Wednesday, March 12, 2014

FROM BELLINI TO TIEPOLO. Great Venetian painting from Sorlini Foundation




Sebastiano Ricci, Venere accorre da Adone morente




Benedetto Diana, San Marco tra i Santi Girolamo e Lodovico da Tolosa



Alessandro Varotari detto il Padovanino. Leda e il cigno




Canaletto, Capriccio architettonico



The exhibition at Museo Correr, Venice, FROM BELLINI TO TIEPOLO. Great Venetian painting from Sorlini Foundation, from October 29, 2005 to February 26, 2006 presented a rich selection of works from the vast Sorlini collection. These fifty Venetian paintings date from the fifteenth to the eighteenth century and usually hang in the various residences of the family. Here, they were brought together for the first time in a public exhibition that provides a most stimulating account of three centuries of art in the Venetian Republic.

This exhibition not only presented the public with an important collection of paintings produced in the Venetian Republic from the fifteenth to the eighteenth century, it also charted the growth of the collection put together by Luciano and Agnese Sorlini. The fruit of a love of art and a passionate interest in culture, the collection began in the immediate post-war period, initially to provide works that would embellish the couple’s homes in Lombardy and the Veneto. Ultimately, in 2002, it would lead to the creation of the Fondazione Luciano e Agnese Sorlini in the Brescia area, intended to make this extraordinary assembly of artistic wealth available to the public.

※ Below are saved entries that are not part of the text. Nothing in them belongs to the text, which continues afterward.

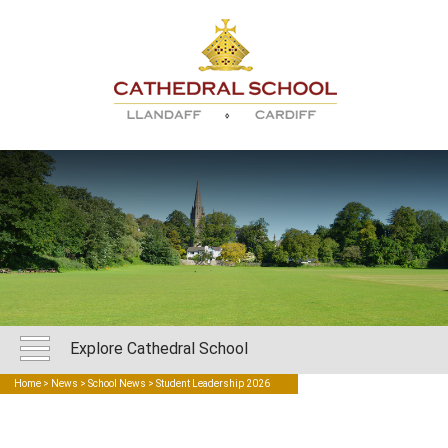
Explore Cathedral School
Home
>
News
>
School News
> Student Leadership 2026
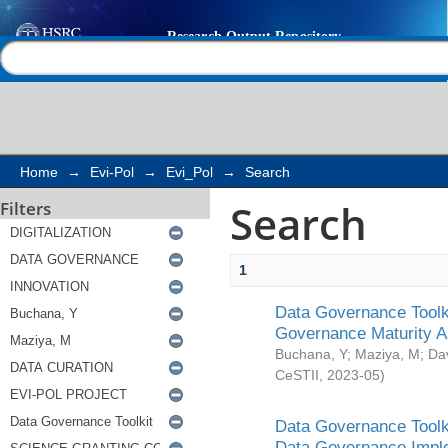
Search
Help |
Contact us
Home
→
Evi-Pol
→
Evi_Pol
→
Search
Search
Filters
1
Data Governance Toolki
Governance Maturity 
Buchana, Y
;
Maziya, M
;
Da
CeSTII
,
2023-05
)
Data Governance Toolki
Data Governance Impl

Housed in the neo-classical area on the first floor of the Museo Correr, the exhibition comprised fifty paintings from Venice and the surrounding area. Dating from the fifteenth to the eighteenth century, these normally hang in the family’s various residences, but were here gathered together to provide a stimulating insight into the development of art within the Venetian Republic. Amongst the works on loan one that stands out is the



Giovanni Bellini Madonna and Child (formerly the Contini Bonacossi Madonna).

However, it is the very completeness and variety of the works that was surprising. The artists represented include Padovanino, Sebastiano and Marco Ricci, Gianantonio Pellgrini, Jacopo Amigoni, Canaletto, Francesco Guardi, Pietro Longhi and Giandomenico Tiepolo; and the works – sacred images, mytholgical scenes, landscapes, vedute and portraits – effectively summarise the ideas, values and variety of artistic languages within Venetian culture as a whole.

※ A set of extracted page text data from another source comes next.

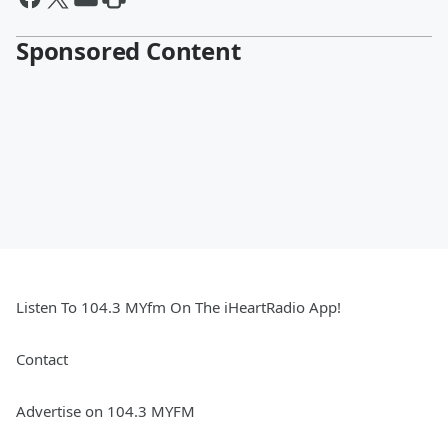
Sponsored Content
Listen To 104.3 MYfm On The iHeartRadio App!
Contact
Advertise on 104.3 MYFM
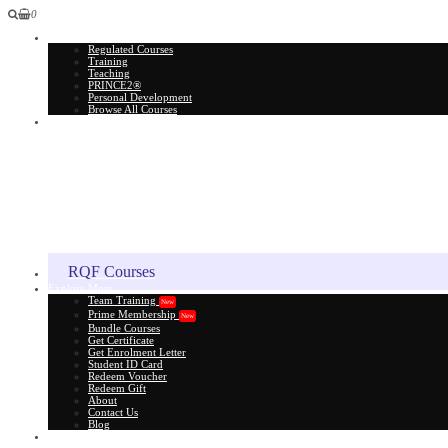
0
All Courses
Regulated Courses
Training
Teaching
PRINCE2®
Personal Development
Browse All Courses
Skill Assessment
RQF Courses
Explore More
Team Training
New
Prime Membership
New
Bundle Courses
Get Certificate
Get Enrolment Letter
Student ID Card
Redeem Voucher
Redeem Gift
About
Contact Us
Blog
Gift Card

Giandomenico Tiepolo Christ and the Samaritan Woman at the Well

In October 1750 Giambattista Tiepolo left Venice for the Bishopric of Wűrzburg in Franconia, called to decorate the dining hall in the Residence of the reigning bishop, Carl Philipp von Greiffenklau; later he would also be commissioned to do frescoes for the enormous ceremonial staircase in the building. With him he took his two sons, Giandomenico and Lorenzo; the former had already been his accomplished assistant for some years, the latter, though still young – he was born in 1726 – was also intended for a career as an artist. During the three years spent in Wűrzburg, Giandomenico not only assisted his father in work on the Residence frescoes but was also commissioned to do paintings for local notables. This is one of those works and shows the moment when Christ, halting on his journey from Judea to Galilee, reveals his divine mission to a Samarian woman who has given him to drink of the water of Jacob’s Well in the village of Sychar. Whilst still clearly influenced by his father’s art, the young Giandomenico also reveals himself capable of a more intimate, delicate artistic language. Perhaps this is to be seen in relation to the taste of his clients, in a Germany where Protestant pietism eschewed the triumphalism of the Catholic Church and saw religion much more as a question of individual sentiment.

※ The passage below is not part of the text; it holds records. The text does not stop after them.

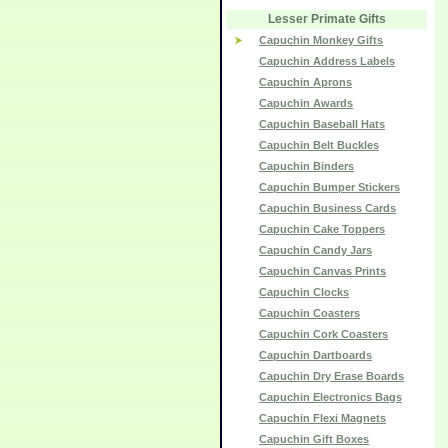
Lesser Primate Gifts
Capuchin Monkey Gifts
Capuchin Address Labels
Capuchin Aprons
Capuchin Awards
Capuchin Baseball Hats
Capuchin Belt Buckles
Capuchin Binders
Capuchin Bumper Stickers
Capuchin Business Cards
Capuchin Cake Toppers
Capuchin Candy Jars
Capuchin Canvas Prints
Capuchin Clocks
Capuchin Coasters
Capuchin Cork Coasters
Capuchin Dartboards
Capuchin Dry Erase Boards
Capuchin Electronics Bags
Capuchin Flexi Magnets
Capuchin Gift Boxes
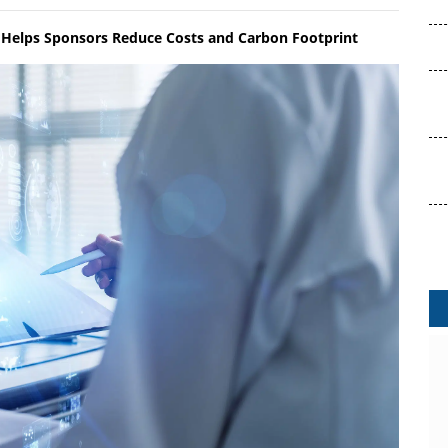
Helps Sponsors Reduce Costs and Carbon Footprint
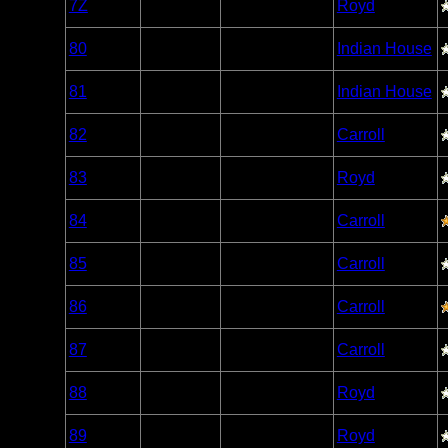
7Z
Open/Potential
Royd
Caribou
Woodland
80
Open/Potential
Indian House
Caribou
Woodland
81
Open/Potential
Indian House
Caribou
Woodland
82
Nonexistent
Carroll
Caribou
Woodland
83
Open/Potential
Royd
Caribou
Woodland
84
Open/Potential
Carroll
Caribou
Woodland
85
Open/Potential
Carroll
Caribou
Woodland
86
Open/Potential
Carroll
Caribou
Woodland
87
Open/Potential
Carroll
Caribou
Woodland
88
Open/Potential
Royd
Caribou
Woodland
89
Open/Potential
Royd
Caribou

Giambattista Tiepolo The Angel of Fame


This is one of the two surviving fragments from a large-format work painted for the ceiling of the main hall in Palazzo Grimani ai Servi in Venice, which was destroyed by fire in the early years of the nineteenth century. Perhaps that was when Tiepolo’s work was lost, leaving only the two fragments; the other became part of the Uffizi collections in the year 1900. Sources do not record the subject-matter of Tiepolo’s ceiling; but there can be no doubt that it served to celebrate the glory and power of a patrician family that in 1740 was recorded as being the second richest in Venice. This is confirmed by the presence of this Angel of Fame, whose trumpet sounds the glories of the family throughout the whole world; in the Florentine fragment there is a putto holding a laurel crown, which was clearly intended for the head of a Grimani who would serve as a symbol for the entire family.